The kpt CLI already implements the fundamental package manipulation algorithms in order to provide its command line user experience:

kpt pkg init - create a bare-bones, valid, kpt package.
kpt pkg get - create a downstream package by cloning an upstream package; set up the upstream reference of the downstream package.
kpt pkg update - update the downstream package with changes from new version of upstream, 3-way merge.
kpt fn eval - evaluate a KRM function on a package.
kpt fn render - render the package by executing the function pipeline of the package and its nested packages.
kpt fn source and kpt fn sink - read package from local disk as a ResourceList and write package represented as ResourcesList into local disk.

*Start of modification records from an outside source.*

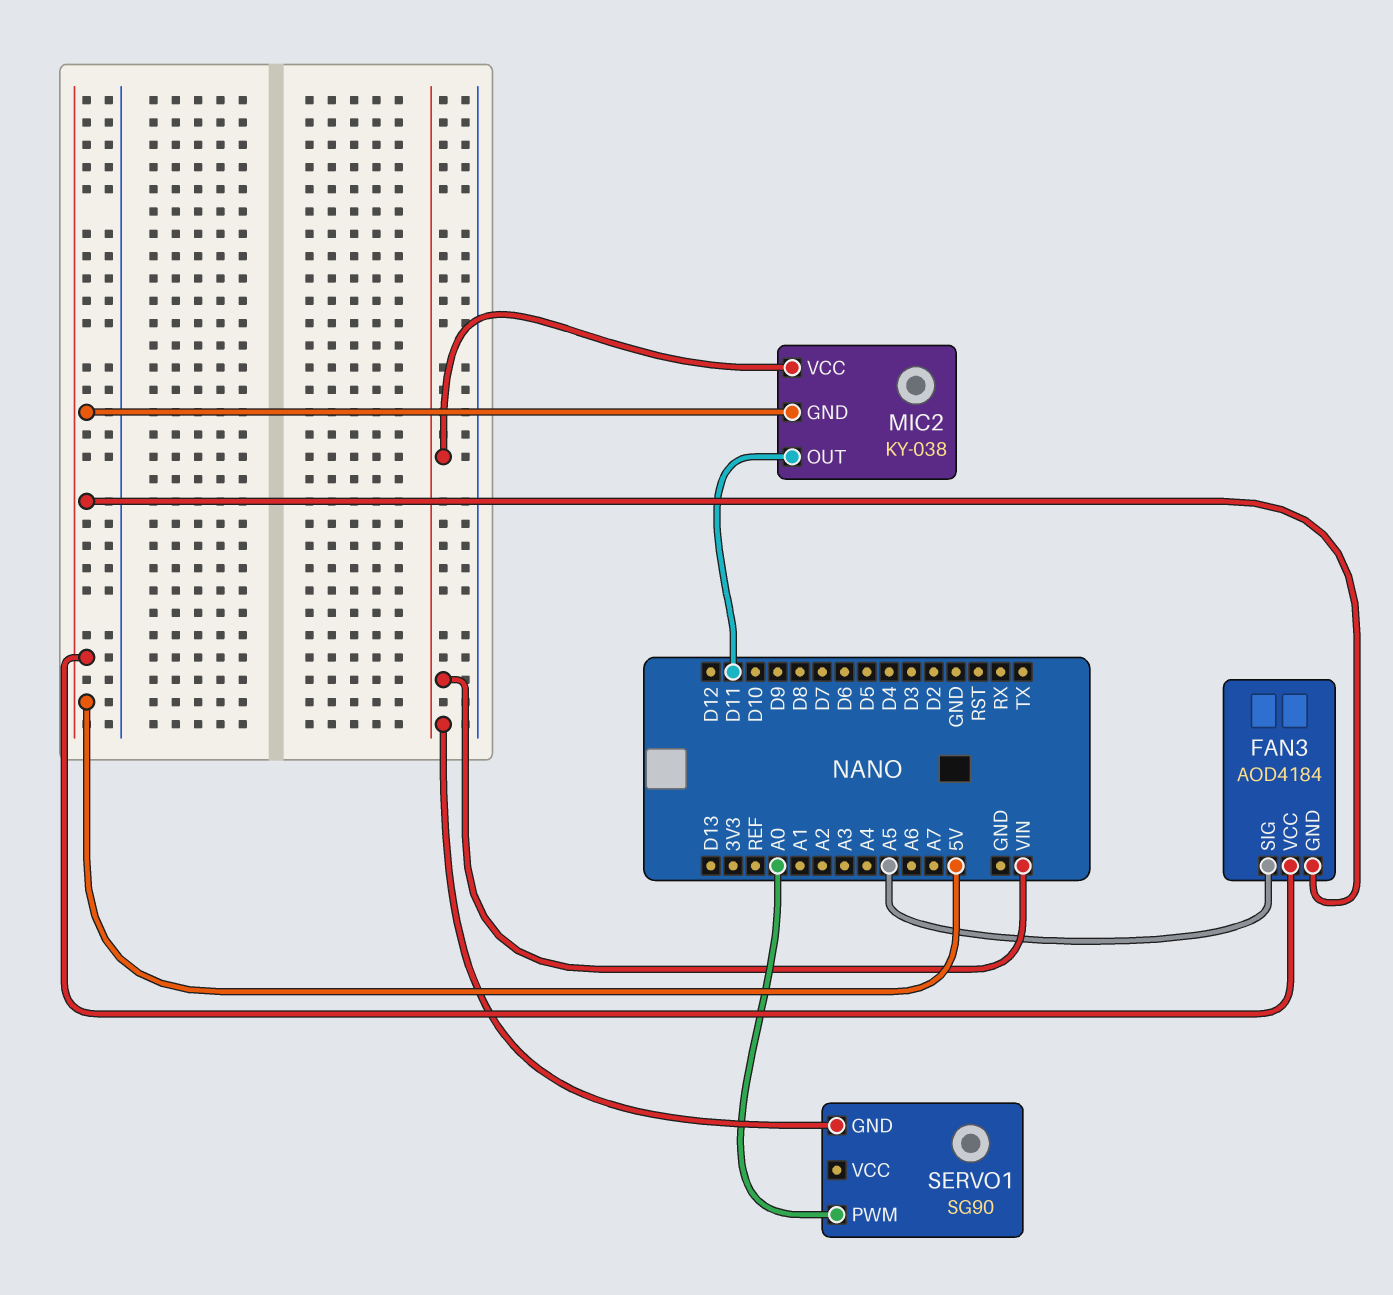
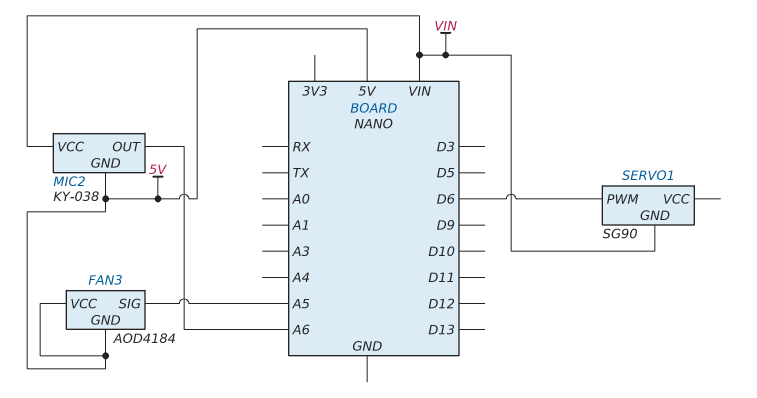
MIC2 pin OUT: D11 -> A6
SERVO1 pin PWM: A0 -> D6

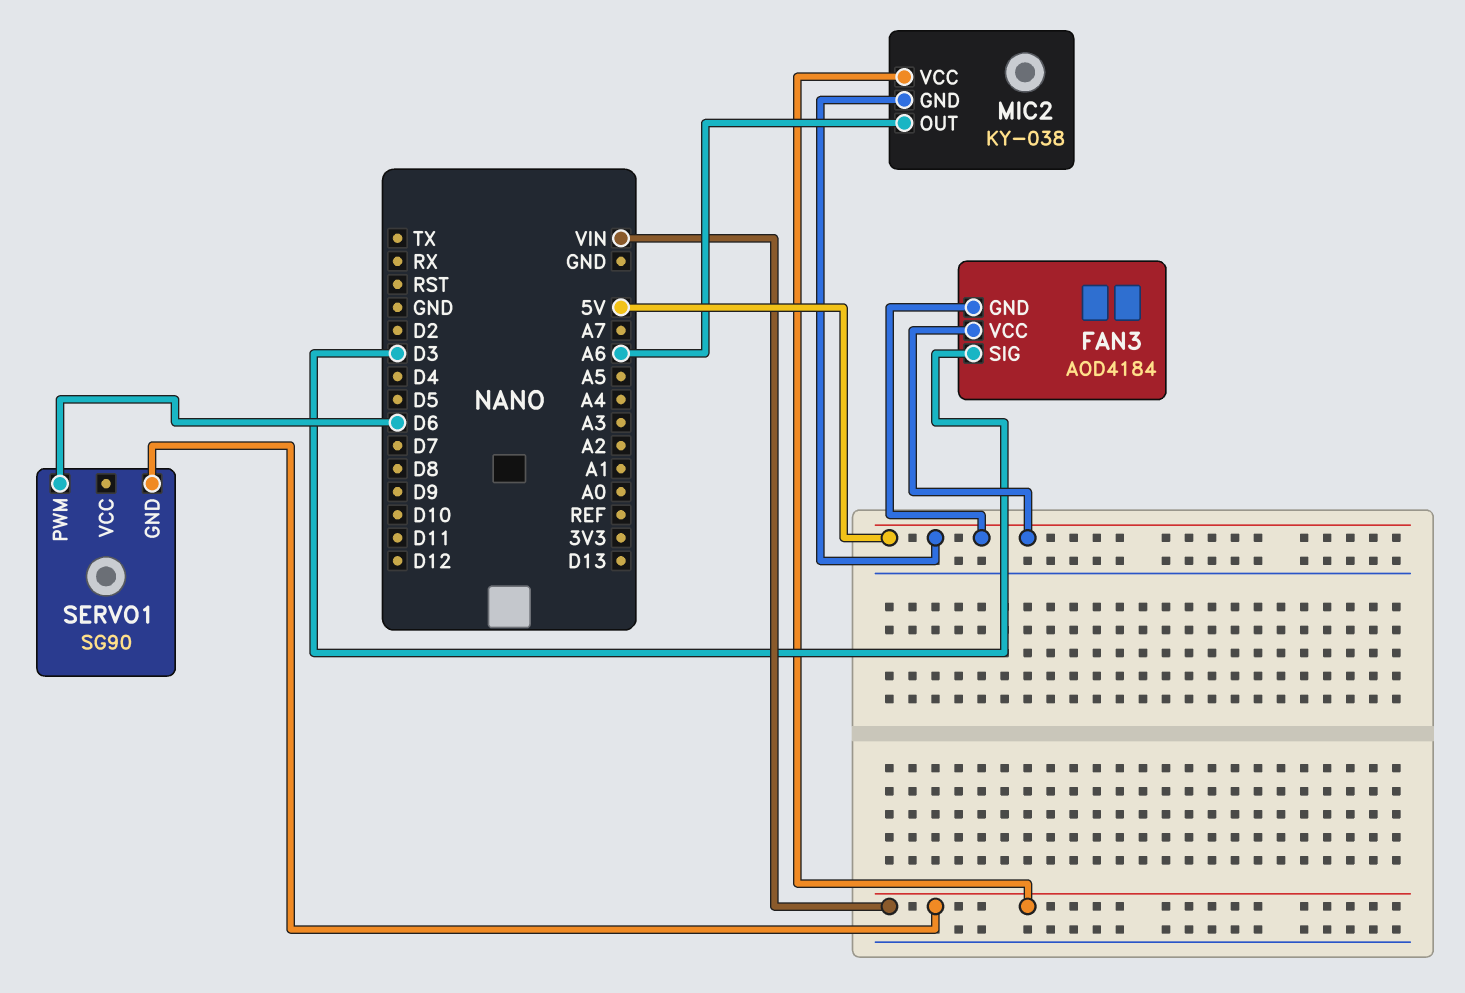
FAN3 pin SIG: A5 -> D3

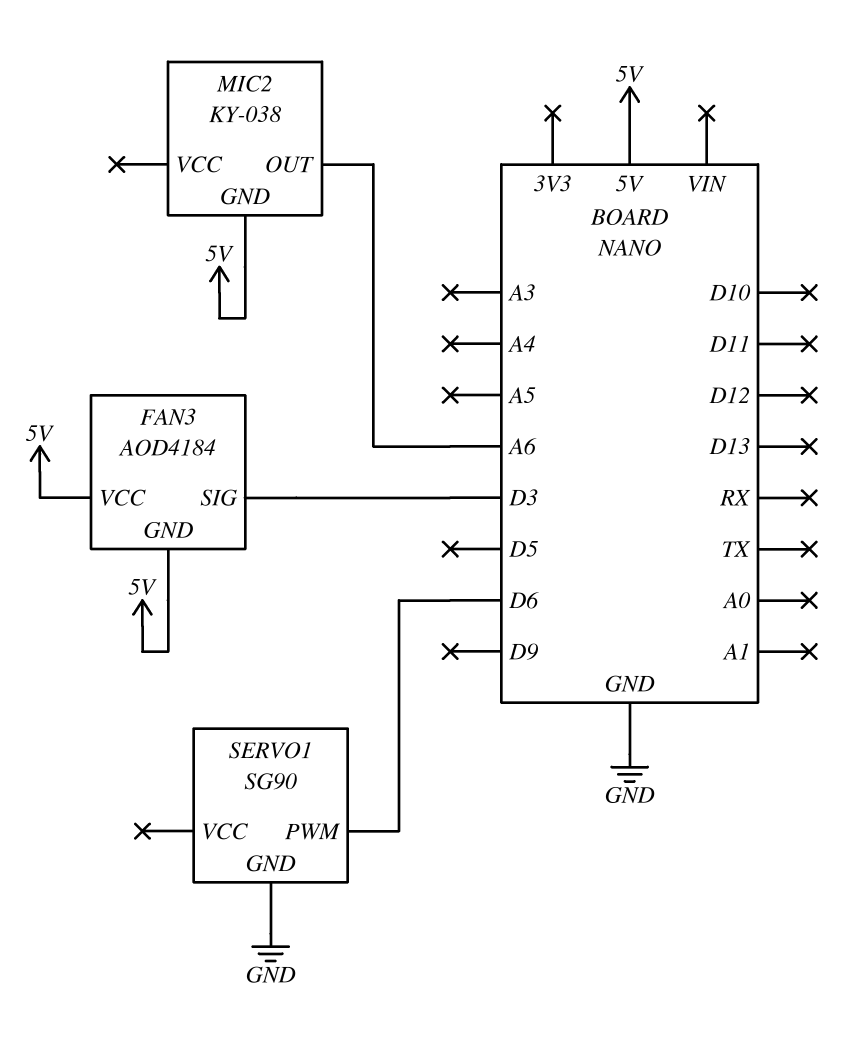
MIC2 pin VCC: VIN -> none
SERVO1 pin GND: VIN -> GND

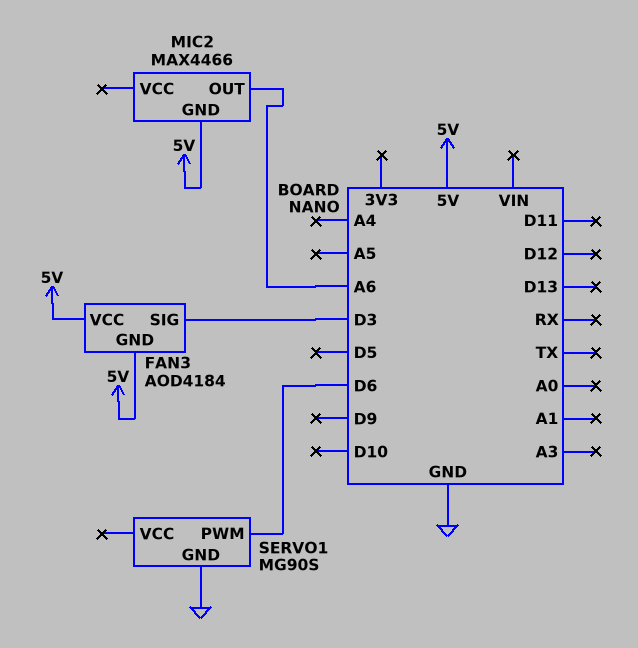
MIC2: KY-038 -> MAX4466
SERVO1: SG90 -> MG90S

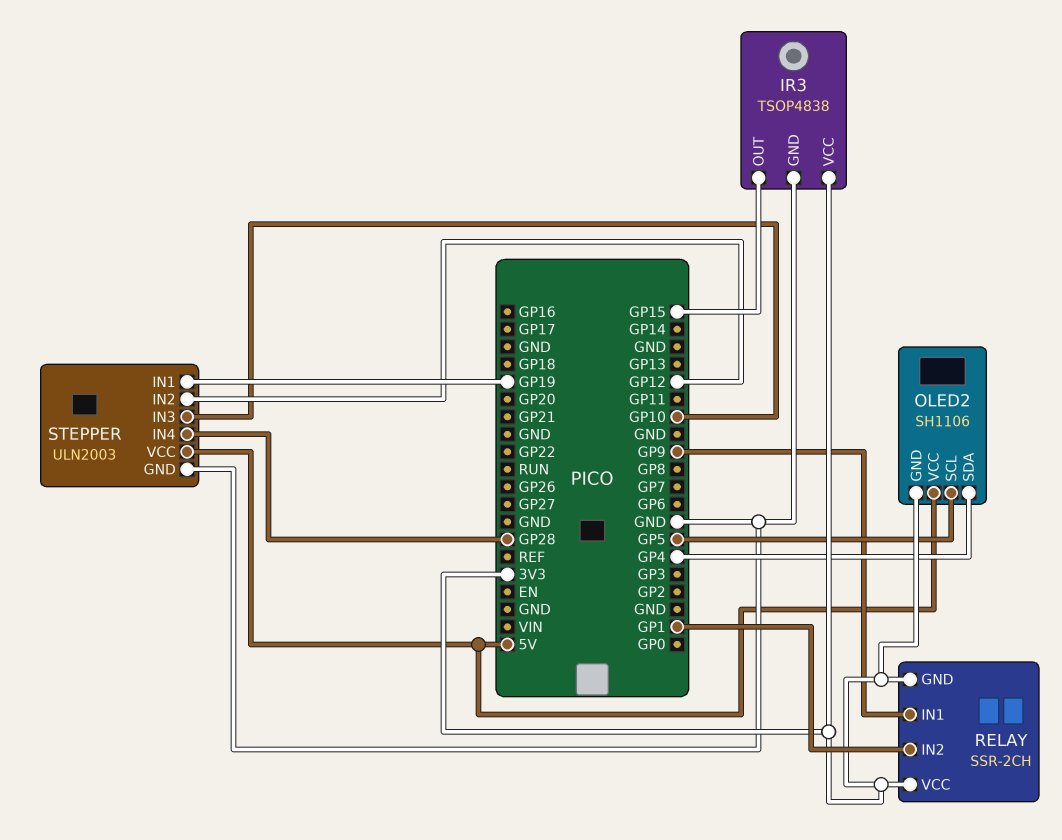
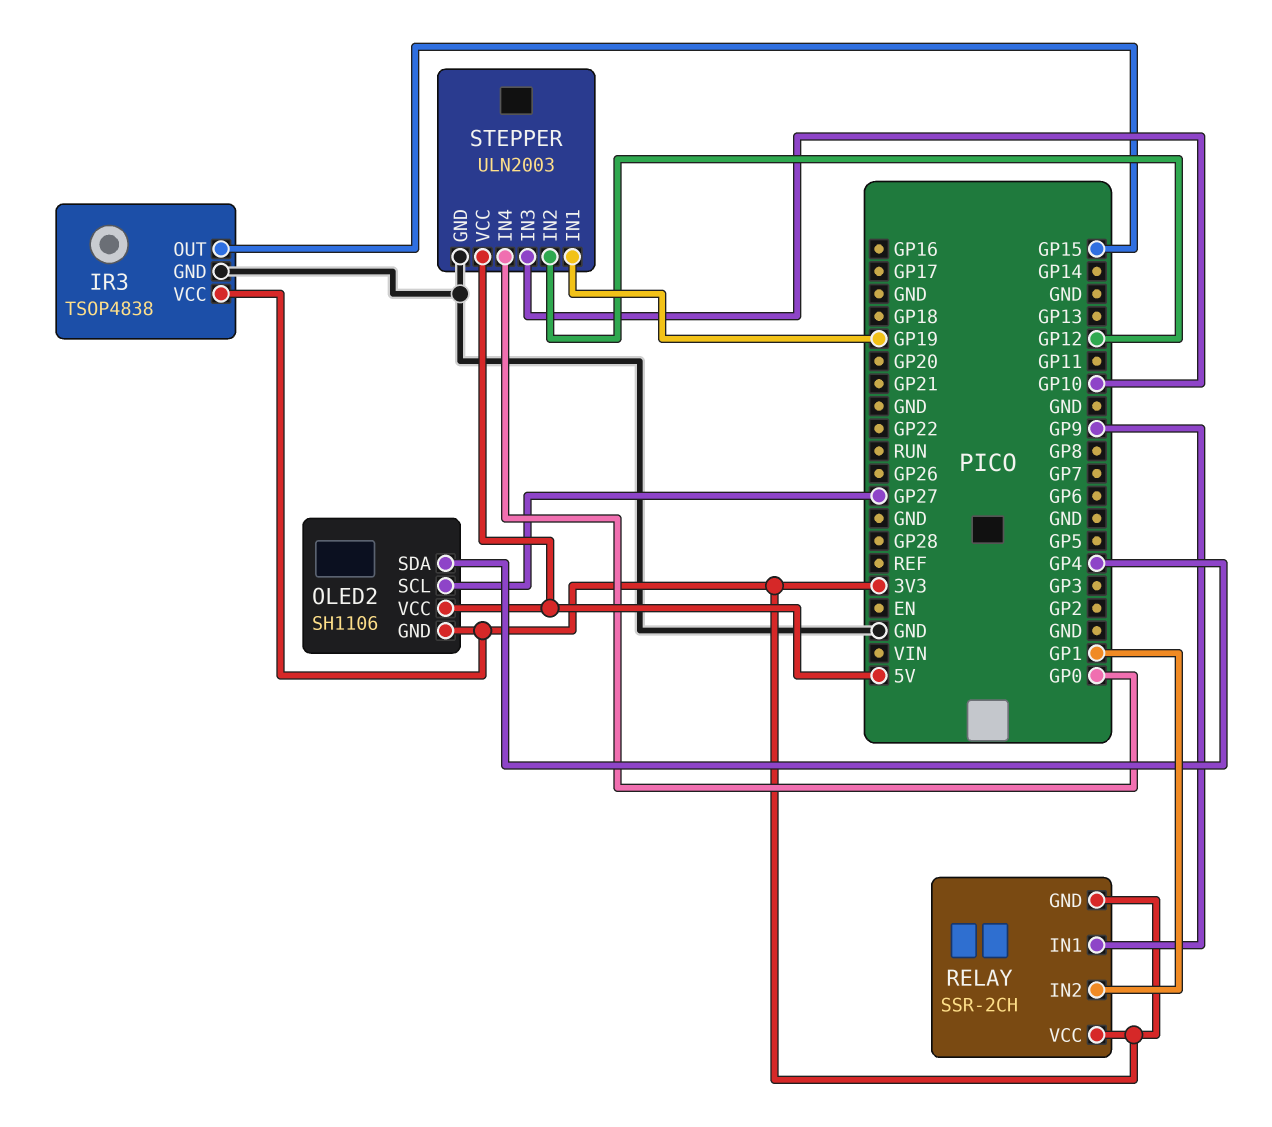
OLED2 pin SCL: GP5 -> GP27
STEPPER pin IN4: GP28 -> GP0

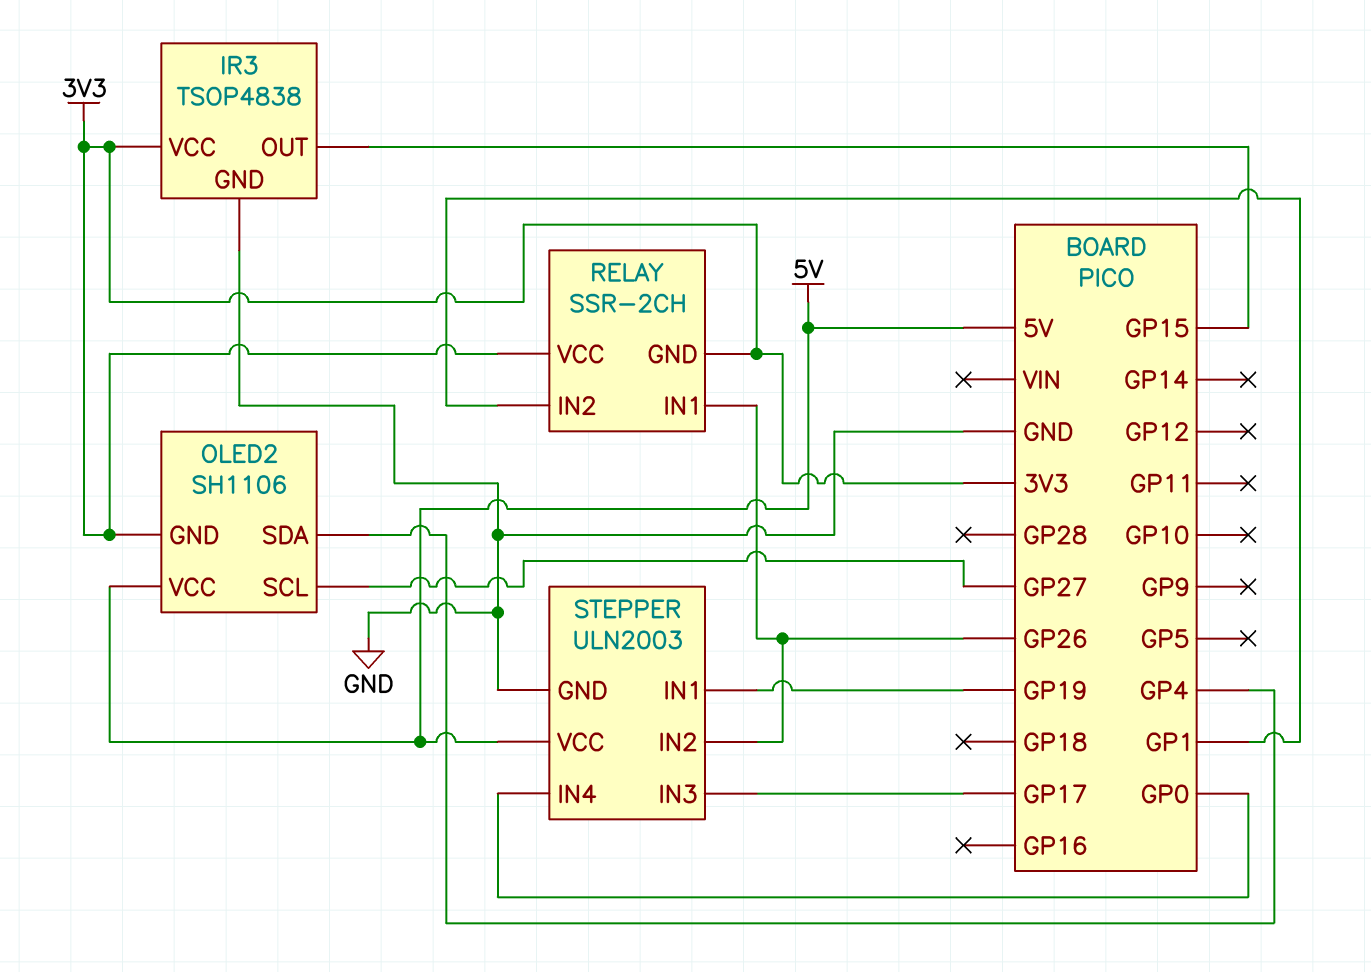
RELAY pin IN1: GP9 -> GP26
STEPPER pin IN2: GP12 -> GP26
STEPPER pin IN3: GP10 -> GP17

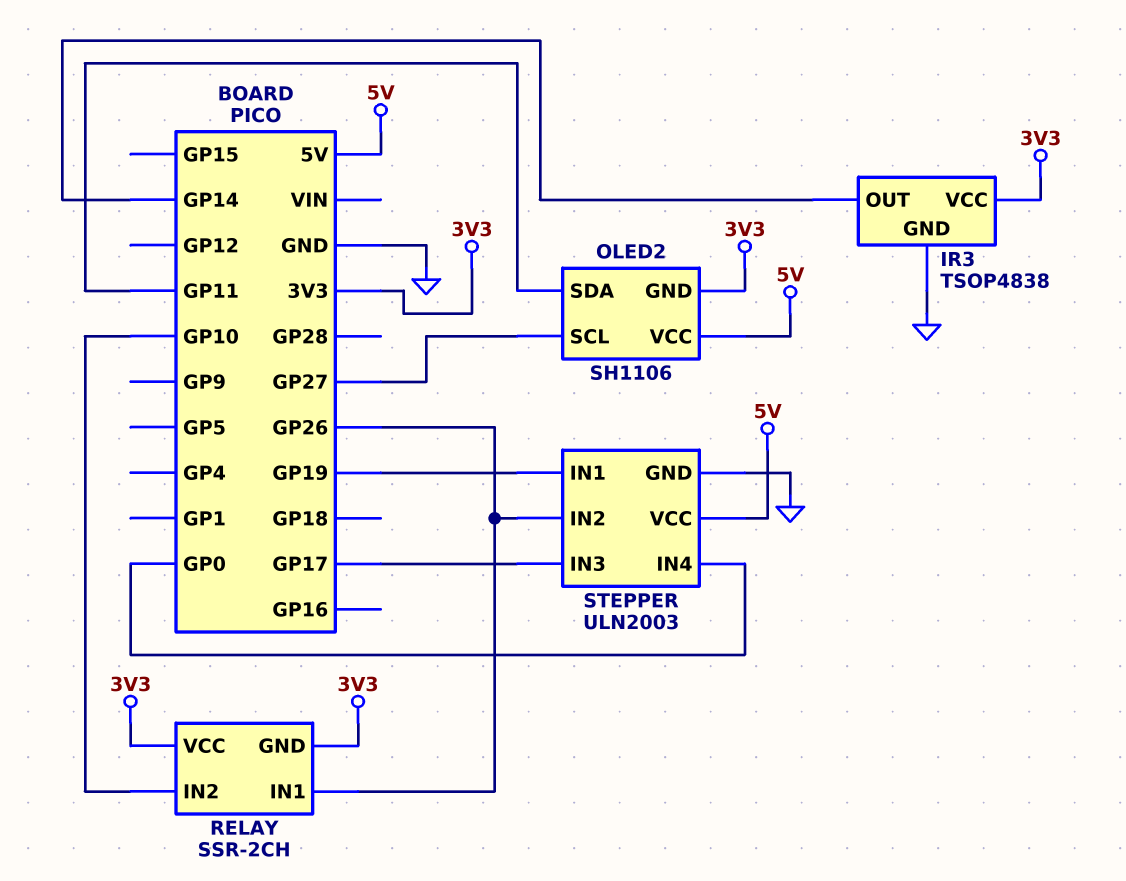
IR3 pin OUT: GP15 -> GP14
OLED2 pin SDA: GP4 -> GP11
RELAY pin IN2: GP1 -> GP10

The same set of primitive operations form the foundational building blocks of the package orchestration service. Further, Porch combines these blocks into higher-level operations (for example, Porch renders packages automatically on changes; future versions will support bulk operations such as upgrade of multiple packages, etc.).

A longer-term goal is to refactor kpt and Porch to extract the package manipulation operations into a reusable CaD Library, which will consumed by both the kpt CLI and Porch to allow them equal reuse of the same operations:

create a valid empty package (init).
clone a package and add upstream pointers (get).
perform 3-way merge (upgrade).
render - core package rendering algorithm using a pluggable function evaluator to support:
- function evaluation via Docker (as used by kpt CLI).
- function evaluation via an RPC to a service or appropriate function sandbox.
- high-performance evaluation of trusted, built-in, functions without sandbox.
heal configuration (restore comments after lossy transformation).

This approach will allow leveraging the investment already made into the high-quality package manipulation operations, maintain functional parity between the kpt CLI and Porch, and allow dependencies to be abstracted away which differ between CLI and Porch (most notably the dependency on Docker for function evaluation and on the local file system for package rendering).